Instructions to follow = Copy each line of the material in which the word "inputs" appears.

Material supplied =
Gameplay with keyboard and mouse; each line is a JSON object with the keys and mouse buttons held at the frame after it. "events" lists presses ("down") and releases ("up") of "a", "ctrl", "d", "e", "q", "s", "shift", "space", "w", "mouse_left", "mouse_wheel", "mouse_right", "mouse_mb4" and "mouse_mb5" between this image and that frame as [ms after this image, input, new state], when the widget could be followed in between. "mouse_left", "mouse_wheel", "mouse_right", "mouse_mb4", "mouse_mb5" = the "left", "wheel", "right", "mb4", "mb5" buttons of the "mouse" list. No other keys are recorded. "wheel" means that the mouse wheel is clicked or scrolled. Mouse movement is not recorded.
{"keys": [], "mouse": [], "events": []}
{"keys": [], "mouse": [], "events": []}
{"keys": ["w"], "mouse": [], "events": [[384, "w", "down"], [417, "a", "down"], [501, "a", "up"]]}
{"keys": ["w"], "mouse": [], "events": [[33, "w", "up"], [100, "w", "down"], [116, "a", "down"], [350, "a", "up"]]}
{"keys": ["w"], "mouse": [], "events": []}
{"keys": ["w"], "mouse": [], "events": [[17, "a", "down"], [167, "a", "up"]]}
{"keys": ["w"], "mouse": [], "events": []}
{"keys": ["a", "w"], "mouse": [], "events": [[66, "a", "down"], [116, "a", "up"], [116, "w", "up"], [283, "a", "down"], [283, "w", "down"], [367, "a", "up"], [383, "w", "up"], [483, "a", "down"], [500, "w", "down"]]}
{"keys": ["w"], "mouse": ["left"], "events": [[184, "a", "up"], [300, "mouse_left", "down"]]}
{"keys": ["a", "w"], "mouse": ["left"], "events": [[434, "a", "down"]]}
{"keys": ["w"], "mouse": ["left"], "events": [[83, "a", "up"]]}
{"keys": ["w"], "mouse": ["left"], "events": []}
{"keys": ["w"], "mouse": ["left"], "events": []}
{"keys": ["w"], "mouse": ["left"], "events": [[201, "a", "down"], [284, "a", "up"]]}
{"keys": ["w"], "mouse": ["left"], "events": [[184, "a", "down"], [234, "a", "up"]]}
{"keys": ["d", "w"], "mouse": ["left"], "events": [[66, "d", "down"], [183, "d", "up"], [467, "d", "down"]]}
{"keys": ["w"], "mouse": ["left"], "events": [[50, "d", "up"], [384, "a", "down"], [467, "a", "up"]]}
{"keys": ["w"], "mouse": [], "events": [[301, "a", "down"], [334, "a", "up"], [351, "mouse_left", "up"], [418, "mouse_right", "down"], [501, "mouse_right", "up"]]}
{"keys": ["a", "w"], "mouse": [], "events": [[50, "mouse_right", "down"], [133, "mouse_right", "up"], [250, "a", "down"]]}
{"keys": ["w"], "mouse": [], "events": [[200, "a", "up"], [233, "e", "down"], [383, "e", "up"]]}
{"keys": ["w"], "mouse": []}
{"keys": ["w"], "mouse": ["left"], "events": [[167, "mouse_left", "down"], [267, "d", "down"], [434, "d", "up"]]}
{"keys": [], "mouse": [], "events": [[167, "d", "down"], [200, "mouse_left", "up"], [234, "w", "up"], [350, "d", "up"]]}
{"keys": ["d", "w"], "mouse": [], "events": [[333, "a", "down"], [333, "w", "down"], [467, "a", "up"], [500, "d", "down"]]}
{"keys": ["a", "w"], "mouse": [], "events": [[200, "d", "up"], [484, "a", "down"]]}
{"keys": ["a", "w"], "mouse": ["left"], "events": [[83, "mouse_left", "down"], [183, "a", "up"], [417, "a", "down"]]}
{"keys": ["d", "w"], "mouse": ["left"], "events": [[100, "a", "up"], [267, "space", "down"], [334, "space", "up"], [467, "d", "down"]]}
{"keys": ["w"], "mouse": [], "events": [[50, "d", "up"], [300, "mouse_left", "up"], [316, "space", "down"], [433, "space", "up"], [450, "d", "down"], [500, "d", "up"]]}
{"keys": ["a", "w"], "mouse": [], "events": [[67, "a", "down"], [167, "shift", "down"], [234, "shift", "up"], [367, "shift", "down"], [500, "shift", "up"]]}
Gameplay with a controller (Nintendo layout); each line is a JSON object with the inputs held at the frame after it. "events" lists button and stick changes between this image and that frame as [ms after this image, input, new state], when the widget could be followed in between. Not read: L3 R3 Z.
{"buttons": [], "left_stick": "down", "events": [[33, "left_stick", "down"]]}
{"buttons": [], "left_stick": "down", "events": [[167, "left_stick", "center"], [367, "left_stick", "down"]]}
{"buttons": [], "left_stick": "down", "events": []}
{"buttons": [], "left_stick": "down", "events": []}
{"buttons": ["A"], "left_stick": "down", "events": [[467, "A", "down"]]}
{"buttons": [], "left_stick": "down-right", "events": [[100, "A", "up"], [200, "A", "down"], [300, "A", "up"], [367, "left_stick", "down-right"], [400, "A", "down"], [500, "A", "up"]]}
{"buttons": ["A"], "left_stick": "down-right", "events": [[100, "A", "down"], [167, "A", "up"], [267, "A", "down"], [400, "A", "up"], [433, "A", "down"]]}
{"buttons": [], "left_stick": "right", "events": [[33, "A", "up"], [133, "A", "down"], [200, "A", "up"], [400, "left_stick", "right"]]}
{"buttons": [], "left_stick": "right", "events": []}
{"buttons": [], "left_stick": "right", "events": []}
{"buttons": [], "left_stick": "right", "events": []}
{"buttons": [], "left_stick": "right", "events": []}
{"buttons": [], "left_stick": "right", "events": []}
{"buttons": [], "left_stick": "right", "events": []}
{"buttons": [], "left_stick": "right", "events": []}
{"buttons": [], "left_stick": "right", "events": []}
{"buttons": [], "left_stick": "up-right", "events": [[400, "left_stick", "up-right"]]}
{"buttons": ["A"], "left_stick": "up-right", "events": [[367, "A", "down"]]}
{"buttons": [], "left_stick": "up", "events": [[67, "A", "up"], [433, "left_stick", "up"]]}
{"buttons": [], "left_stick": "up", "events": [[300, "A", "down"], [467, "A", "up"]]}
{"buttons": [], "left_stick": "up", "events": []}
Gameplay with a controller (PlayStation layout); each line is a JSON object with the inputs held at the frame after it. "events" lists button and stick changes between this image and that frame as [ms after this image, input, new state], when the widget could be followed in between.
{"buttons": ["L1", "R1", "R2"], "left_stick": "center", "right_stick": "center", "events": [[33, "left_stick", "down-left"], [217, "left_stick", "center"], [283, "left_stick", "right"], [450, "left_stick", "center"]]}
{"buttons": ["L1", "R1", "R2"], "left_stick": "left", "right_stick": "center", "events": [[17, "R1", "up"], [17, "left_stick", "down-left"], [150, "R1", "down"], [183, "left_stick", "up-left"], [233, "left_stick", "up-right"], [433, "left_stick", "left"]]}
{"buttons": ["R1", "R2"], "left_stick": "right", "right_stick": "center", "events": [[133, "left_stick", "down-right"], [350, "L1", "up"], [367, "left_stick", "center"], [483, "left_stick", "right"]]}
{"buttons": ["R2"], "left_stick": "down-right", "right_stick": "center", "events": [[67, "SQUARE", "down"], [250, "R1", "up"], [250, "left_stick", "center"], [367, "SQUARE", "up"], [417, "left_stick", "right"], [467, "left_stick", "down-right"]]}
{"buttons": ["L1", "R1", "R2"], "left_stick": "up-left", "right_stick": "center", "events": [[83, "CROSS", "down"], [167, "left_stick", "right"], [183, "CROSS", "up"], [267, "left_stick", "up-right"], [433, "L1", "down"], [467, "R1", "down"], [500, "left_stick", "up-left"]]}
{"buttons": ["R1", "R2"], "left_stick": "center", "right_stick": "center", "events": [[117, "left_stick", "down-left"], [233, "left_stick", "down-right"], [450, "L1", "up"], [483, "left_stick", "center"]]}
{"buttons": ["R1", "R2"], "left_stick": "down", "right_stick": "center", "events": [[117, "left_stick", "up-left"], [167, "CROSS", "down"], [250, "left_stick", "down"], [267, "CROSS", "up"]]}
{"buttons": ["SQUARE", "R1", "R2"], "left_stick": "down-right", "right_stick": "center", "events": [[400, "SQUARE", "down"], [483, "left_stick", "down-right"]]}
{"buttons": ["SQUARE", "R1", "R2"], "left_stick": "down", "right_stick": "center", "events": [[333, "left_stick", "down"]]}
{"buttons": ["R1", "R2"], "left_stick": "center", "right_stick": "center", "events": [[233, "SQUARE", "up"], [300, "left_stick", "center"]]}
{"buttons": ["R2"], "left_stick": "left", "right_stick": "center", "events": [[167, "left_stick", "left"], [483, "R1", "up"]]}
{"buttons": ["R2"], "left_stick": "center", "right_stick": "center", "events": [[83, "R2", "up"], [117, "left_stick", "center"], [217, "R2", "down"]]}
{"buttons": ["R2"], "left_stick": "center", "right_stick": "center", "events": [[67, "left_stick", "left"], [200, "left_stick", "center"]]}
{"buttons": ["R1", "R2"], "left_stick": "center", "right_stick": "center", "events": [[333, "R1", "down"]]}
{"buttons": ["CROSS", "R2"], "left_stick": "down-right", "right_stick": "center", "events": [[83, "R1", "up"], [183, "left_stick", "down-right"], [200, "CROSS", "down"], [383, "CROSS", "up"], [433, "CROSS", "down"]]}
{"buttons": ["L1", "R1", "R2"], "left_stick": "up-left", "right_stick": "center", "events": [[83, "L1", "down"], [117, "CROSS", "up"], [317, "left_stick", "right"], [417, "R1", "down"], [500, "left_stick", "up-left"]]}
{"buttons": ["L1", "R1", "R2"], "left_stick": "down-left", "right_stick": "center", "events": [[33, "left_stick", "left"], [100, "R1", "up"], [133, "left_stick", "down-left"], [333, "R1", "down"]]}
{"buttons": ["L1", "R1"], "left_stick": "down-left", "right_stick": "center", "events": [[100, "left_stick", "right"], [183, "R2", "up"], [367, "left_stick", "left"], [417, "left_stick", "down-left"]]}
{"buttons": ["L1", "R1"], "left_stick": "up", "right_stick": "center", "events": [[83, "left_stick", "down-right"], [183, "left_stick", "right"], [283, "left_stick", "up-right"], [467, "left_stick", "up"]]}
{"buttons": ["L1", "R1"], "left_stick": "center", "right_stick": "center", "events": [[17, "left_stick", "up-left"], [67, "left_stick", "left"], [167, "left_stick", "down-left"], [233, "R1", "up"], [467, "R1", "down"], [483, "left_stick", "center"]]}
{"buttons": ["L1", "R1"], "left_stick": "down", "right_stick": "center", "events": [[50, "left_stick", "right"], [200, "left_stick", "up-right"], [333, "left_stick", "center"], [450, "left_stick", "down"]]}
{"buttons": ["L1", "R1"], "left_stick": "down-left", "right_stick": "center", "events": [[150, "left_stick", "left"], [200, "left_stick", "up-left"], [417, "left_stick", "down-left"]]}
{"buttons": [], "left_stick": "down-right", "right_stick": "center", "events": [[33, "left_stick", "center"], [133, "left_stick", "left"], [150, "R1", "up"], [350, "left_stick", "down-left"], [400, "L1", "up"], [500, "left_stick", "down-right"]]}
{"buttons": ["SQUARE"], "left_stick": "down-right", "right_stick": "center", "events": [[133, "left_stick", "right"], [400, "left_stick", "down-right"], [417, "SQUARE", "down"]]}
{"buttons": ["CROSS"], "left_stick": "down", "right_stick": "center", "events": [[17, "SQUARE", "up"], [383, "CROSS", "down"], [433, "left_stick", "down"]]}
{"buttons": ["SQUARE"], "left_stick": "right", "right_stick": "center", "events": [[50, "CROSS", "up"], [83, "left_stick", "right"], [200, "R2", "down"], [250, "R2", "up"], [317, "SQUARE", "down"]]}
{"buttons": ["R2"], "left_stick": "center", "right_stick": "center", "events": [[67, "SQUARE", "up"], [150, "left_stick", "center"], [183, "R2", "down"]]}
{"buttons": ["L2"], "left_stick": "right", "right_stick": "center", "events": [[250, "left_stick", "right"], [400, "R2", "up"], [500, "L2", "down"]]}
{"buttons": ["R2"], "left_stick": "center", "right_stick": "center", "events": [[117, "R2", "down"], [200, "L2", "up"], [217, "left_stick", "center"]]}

Solution for this task =
Gameplay with a controller (Nintendo layout); each line is a JSON object with the inputs held at the frame after it. "events" lists button and stick changes between this image and that frame as [ms after this image, input, new state], when the widget could be followed in between. Not read: L3 R3 Z.
Gameplay with a controller (PlayStation layout); each line is a JSON object with the inputs held at the frame after it. "events" lists button and stick changes between this image and that frame as [ms after this image, input, new state], when the widget could be followed in between.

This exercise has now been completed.